5 out of 5 stars A most moving account   September 9, 2007
 1 out of 2 found this review helpful

A frank, honest and very moving memoir, it is beautifully written (which makes the odd grammatical error all the more perplexing) with prose which flow almost seamlessly. The writer describes a varied and colourful life searching for Mr Right, and while he eventually finds fulfilment and happiness, the ultimate conclusion is nothing short of tear inducing. A most captivating read.


5 out of 5 stars Angry, thoughtful, disheartening, and triumphant   December 28, 2006
 2 out of 3 found this review helpful

The tone of this book is sometimes so overwhelmingly negative and self-deprecating that, if you don't know at least a little about the author, it would certainly overshadow the meaning and ultimate victory of this journey, chronicled here with such amazing detail as to transport a reader, almost, deep inside Paul Monette's head.
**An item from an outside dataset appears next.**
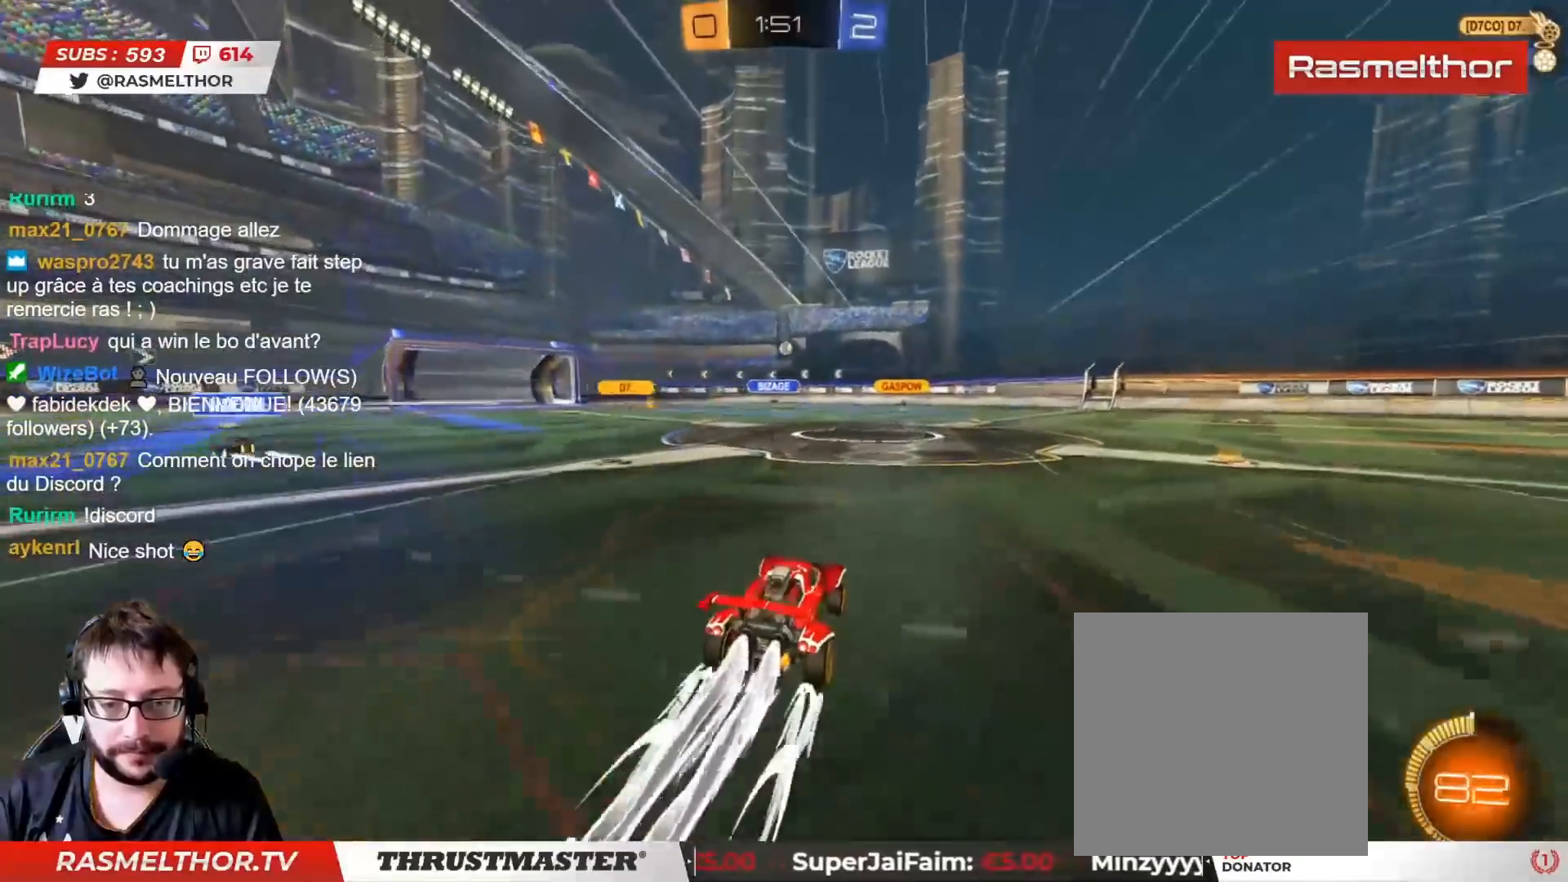
{"buttons": ["R2"], "left_stick": "right", "right_stick": "center", "events": [[50, "left_stick", "up-left"], [117, "CIRCLE", "up"], [150, "left_stick", "center"], [233, "R2", "up"], [317, "left_stick", "right"], [467, "R2", "down"]]}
If you're reading the book, or would like to do so, know that Mr. Monette does find love, more than once, and that he finds his journey to have been both extraordinary and extraordinarily painful, I believe. Sadly, he is gone now.

Also keep in mind that Mr. Monette lived long before Will & Grace and Latter Days and anything that would counter his impression that the world was out to uncover his homosexuality and that it wasn't the greatest sin/evil that he could have imagined.

In another place and time, I see many parts of myself and my journey in his, although likely drastically less dramatic and with far fewer prep schools involved. (Like none.) His journey provides insight and detail that can assure countless masses that they are not alone and are not unworthy to find happiness and love despite not filling the traditional recipe for heterosexual roles.

SO READ THIS BOOK, and feel his pain. Relish his rich experiences, his amazing writing ability, feel his loss, and relish his ultimate victory, if not victory over AIDS, then the victory of finding love. Not easy reading, but highly recommended.




5 out of 5 stars Taps into the rage many of us felt growing up gay   December 12, 2005
 1 out of 2 found this review helpful

I give this book 5 stars because of the intimate way in which I related to the story told here. I am not sure if a non-gay person would enjoy this quite as much, although I'm sure they would find it a worthwhile read. An important read, really, for straight and gay alike, because it explains by example how many of us felt violated and suppressed growing up in a society that had little tolerance for homosexuality. True, things have changed now, (though not enough), but this book details the state of growing up gay in 20th century America, and all that it entailed, written lavishly and flowingly.